Статьи Жеффруа о Сезанне, казалось, не могли вызвать возражений. Он опубликовал длинную хвалебную статью о выставке 1895 года, где подчеркнул ее значимость и недвусмысленно заключил: «Вы увидите его в Лувре». В том же ключе он писал и о картине Дени «В честь Сезанна», представленной в Салоне 1901 года. Эти тексты, в отличие от первой статьи, проливали свет на личность и характер художника, в них попадались вкрапления сведений частного характера. Едва ли в них было что-то новое, но именно эти тексты приобрели наибольшую популярность. Они кажутся довольно безобидными. Однако Сезанн, вероятно, счел их слишком личными или расценил как покушение на свою частную жизнь.

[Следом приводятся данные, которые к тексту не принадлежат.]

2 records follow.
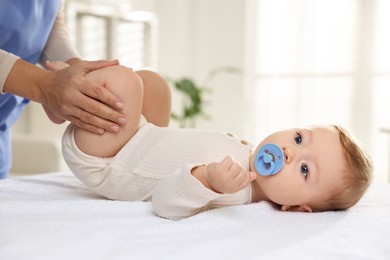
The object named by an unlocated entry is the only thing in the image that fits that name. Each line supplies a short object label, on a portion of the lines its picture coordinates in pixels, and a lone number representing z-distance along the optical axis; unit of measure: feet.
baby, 3.88
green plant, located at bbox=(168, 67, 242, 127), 14.38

Подобно тому как Гоген украл у него его ощущение, Жеффруа присвоил его склонность. «Сезанн называл себя „живописцем по сердечной наклонности“, полувсерьез-полушутя, но скорее всерьез». Жеффруа подчеркнул его inquiétude, что, возможно, было чересчур, однако он снабдил эти слова необходимым контекстом: «Ищите, смотрите, и вы увидите сами, что если Сезанн, с одной стороны, традиционалист, увлеченный теми, кого он склонен назвать своими учителями, то, с другой стороны, он добросовестный наблюдатель, как примитив, ищущий истины». Это не самая неприятная характеристика, которую Сезанну доводилось получать.
Бытует мнение, что причиной охлаждения стали их разговоры во время сеансов. Считается, что Сезанну был не по нраву образ мыслей Жеффруа или он попросту обиделся на какое-то замечание. Многие склоняются к тому, что ссора возникла из-за Клемансо, который был героем для Жеффруа, но отнюдь не для Сезанна. По словам Воллара, когда он спросил Сезанна, почему он больше не видится с Жеффруа, тот ответил: «Понимаете ли, Жеффруа неплохой человек и очень талантливый. Но он постоянно говорит о Клемансо, поэтому я сбежал в Экс!» – «То есть Клемансо вам не по душе?» – «Послушайте, месье Воллар! У него есть temmpérammennte, но слабым людям вроде меня лучше уж полагаться на Рим». Не говоря о сомнительной достоверности этого диалога, само объяснение кажется крайне неубедительным. Жеффруа его категорически отрицал. Оно не очень согласуется и с двумя месяцами совместной работы (и дружеских обедов). Более того, оно противоречит всему, что Сезанн писал в своих письмах. Оно также не подтверждается его тесными отношениями с Мирбо, который подпадает под удар наравне с остальными. Напротив, Сезанн считал его самым выдающимся писателем того времени – и, возможно, отождествлял себя с одним из его героев – и высоко ценил его моральную поддержку, не говоря уже о покровительстве. Для Мирбо Сезанн был le plus peintre des peintres (самым значительным художником из всех). Тринадцать работ Сезанна он считал жемчужиной своей коллекции.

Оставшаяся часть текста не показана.